Data Science · Data in Context

Virginia SOL DS.1

Virginia SOL DS.1 is part of the Data in Context strand in Data Science (Math). Under this Standards of Learning objective, students identify problems suitable for data-driven solutions and define the stages of the data science cycle. Below is what DS.1 covers in plain language, the specific skills it is assessed on, the key concepts to review, and how to practice DS.1 for the Virginia SOL test.

What SOL DS.1 means

Identify problems suitable for data-driven solutions and define the stages of the data science cycle.

Skills you’ll practice for DS.1

  • Identify characteristics of problems that benefit from a data-driven approach.
  • Formulate questions based on contextual information.
  • Determine relevant data types for a given problem context.
  • Define relationships between variables and constants in a problem.
  • Create a measurable hypothesis for a data science problem.
  • Define the stages of the data science cycle and their interconnections.
  • Identify constraints of a data-driven approach to problem-solving.

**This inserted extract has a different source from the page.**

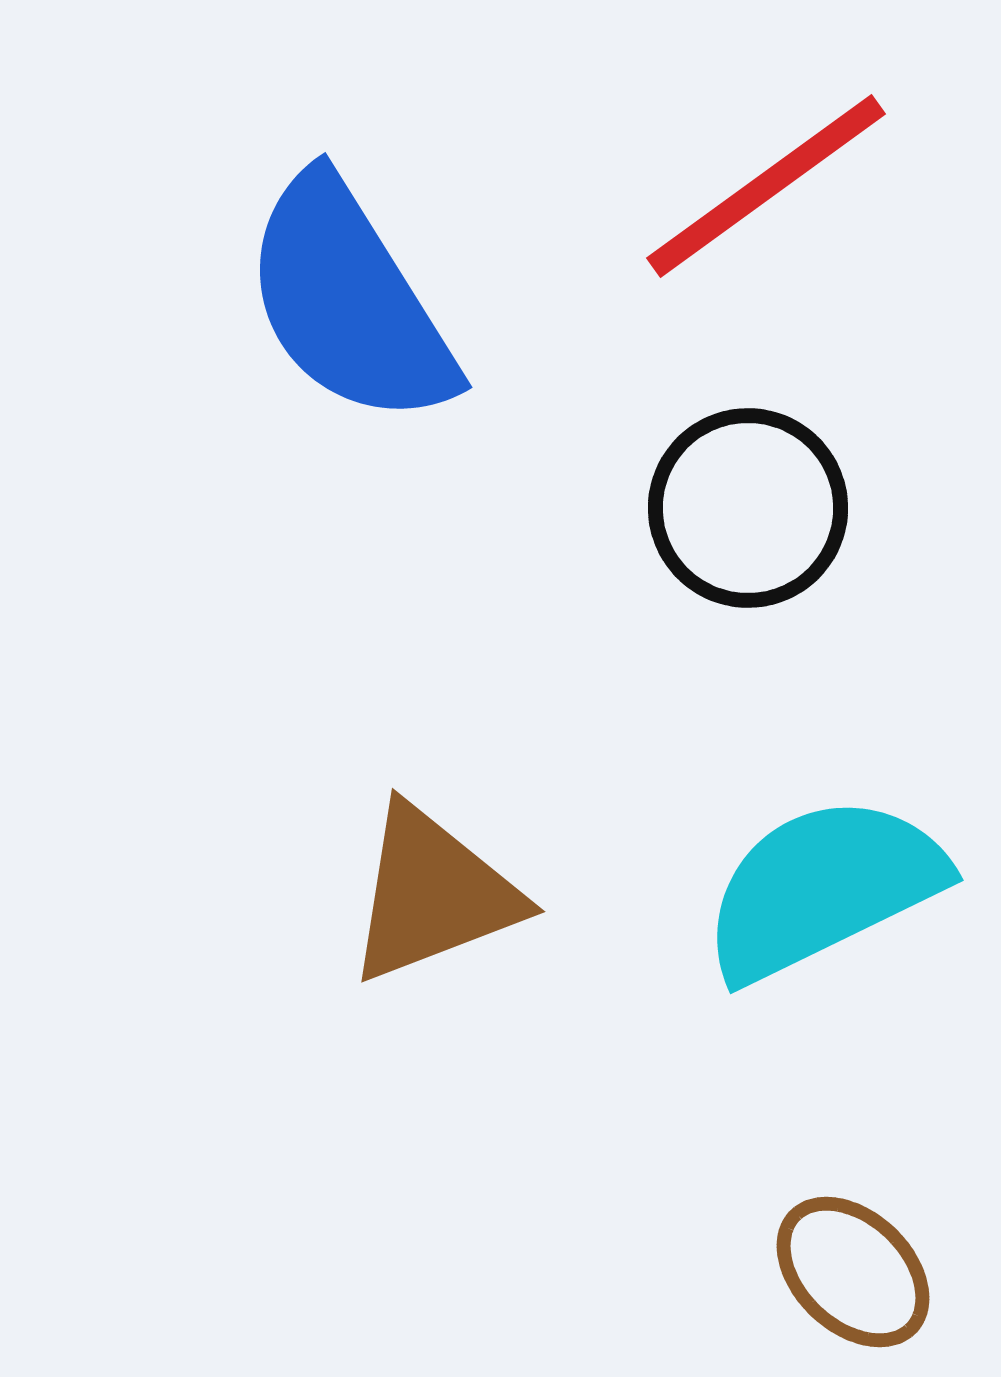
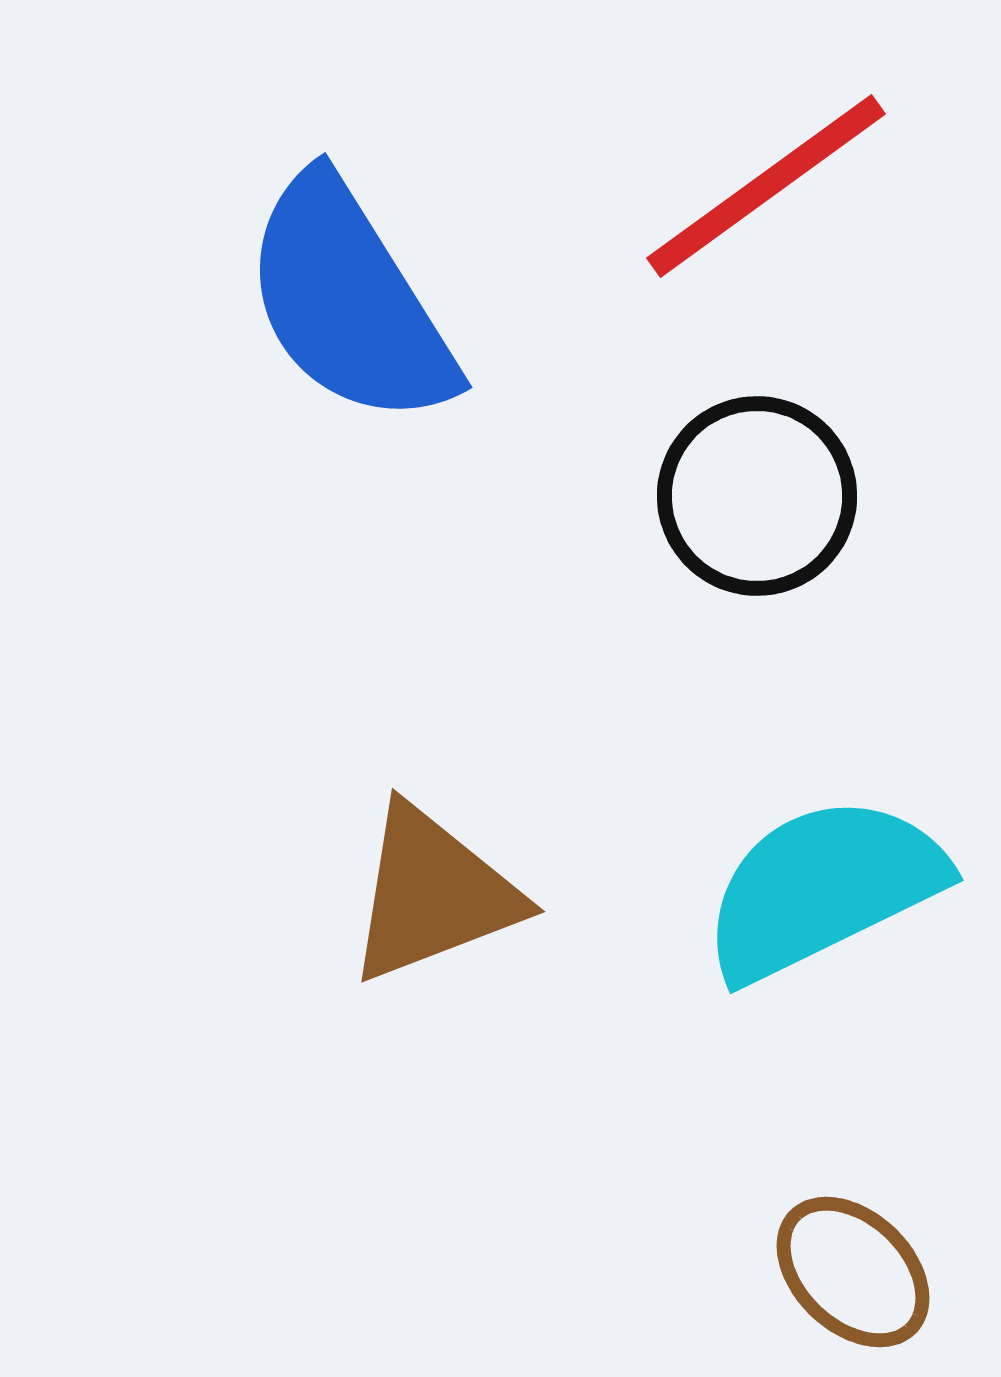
black circle: moved 9 px right, 12 px up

Key concepts covered by DS.1

  • data-driven problem solving
  • problem identification
  • data suitability
  • question formulation
  • contextual analysis
  • hypothesis generation
  • data relevance
  • contextual data
  • data types
  • variable relationships
  • constant relationships
  • data relationships
  • measurable hypothesis
  • data hypothesis
  • hypothesis formulation
  • data cycle stages
  • data science process
  • data workflow
  • data constraints
  • limitations of data science
  • problem constraints

How to study and practice SOL DS.1

Start with a quick diagnostic to see whether DS.1 is already solid, then work each skill above with guided notes, flashcards, and SOL-style practice questions. For official released items, see our Virginia SOL practice tests guide and how to study for the SOL test.

  • DS.2Design a data project plan aligned with the data science cycle, including sampling methodology.

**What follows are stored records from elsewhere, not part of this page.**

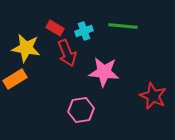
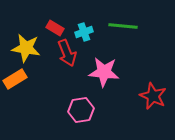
cyan cross: moved 1 px down
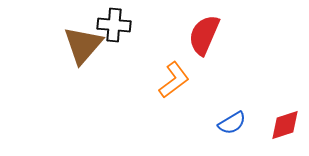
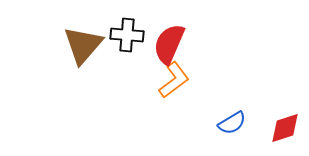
black cross: moved 13 px right, 10 px down
red semicircle: moved 35 px left, 9 px down
red diamond: moved 3 px down
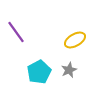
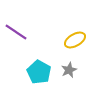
purple line: rotated 20 degrees counterclockwise
cyan pentagon: rotated 15 degrees counterclockwise
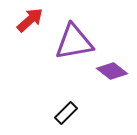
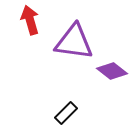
red arrow: rotated 64 degrees counterclockwise
purple triangle: rotated 18 degrees clockwise
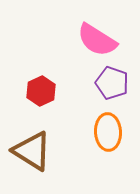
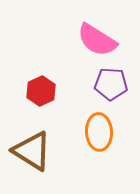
purple pentagon: moved 1 px left, 1 px down; rotated 16 degrees counterclockwise
orange ellipse: moved 9 px left
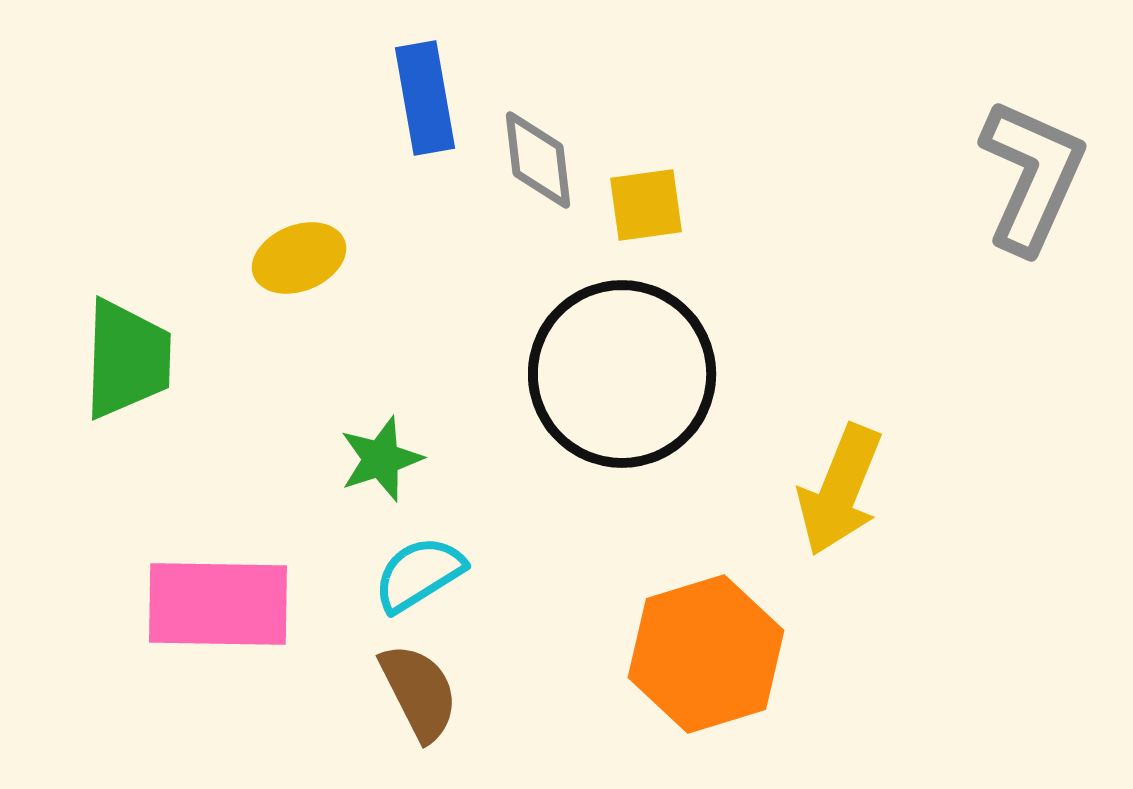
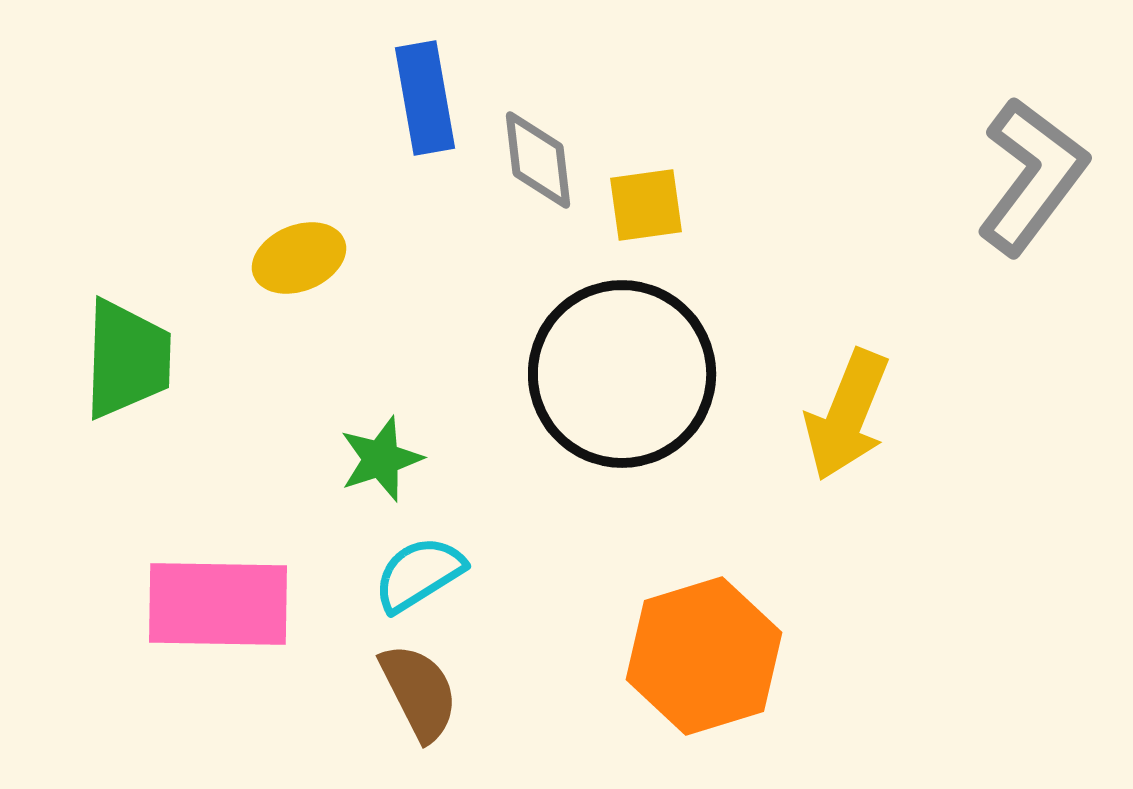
gray L-shape: rotated 13 degrees clockwise
yellow arrow: moved 7 px right, 75 px up
orange hexagon: moved 2 px left, 2 px down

Frequently asked questions about SOL DS.1

What is Virginia SOL DS.1?

SOL DS.1 is a Data Science Standard of Learning in the Data in Context strand. It expects students to identify problems suitable for data-driven solutions and define the stages of the data science cycle.

What skills does SOL DS.1 cover?

SOL DS.1 is assessed on 7 skills: identify characteristics of problems that benefit from a data-driven approach; formulate questions based on contextual information; determine relevant data types for a given problem context; define relationships between variables and constants in a problem; create a measurable hypothesis for a data science problem; define the stages of the data science cycle and their interconnections; identify constraints of a data-driven approach to problem-solving.

What strand of Data Science is SOL DS.1 in?

SOL DS.1 belongs to the Data in Context reporting strand of the Data Science Virginia Standards of Learning.

How do I study and practice for SOL DS.1?

Start with a diagnostic to see whether DS.1 is already solid, then work the 7 skills above with guided notes, flashcards, and SOL-style practice questions. For official released items, see the Virginia SOL practice tests guide.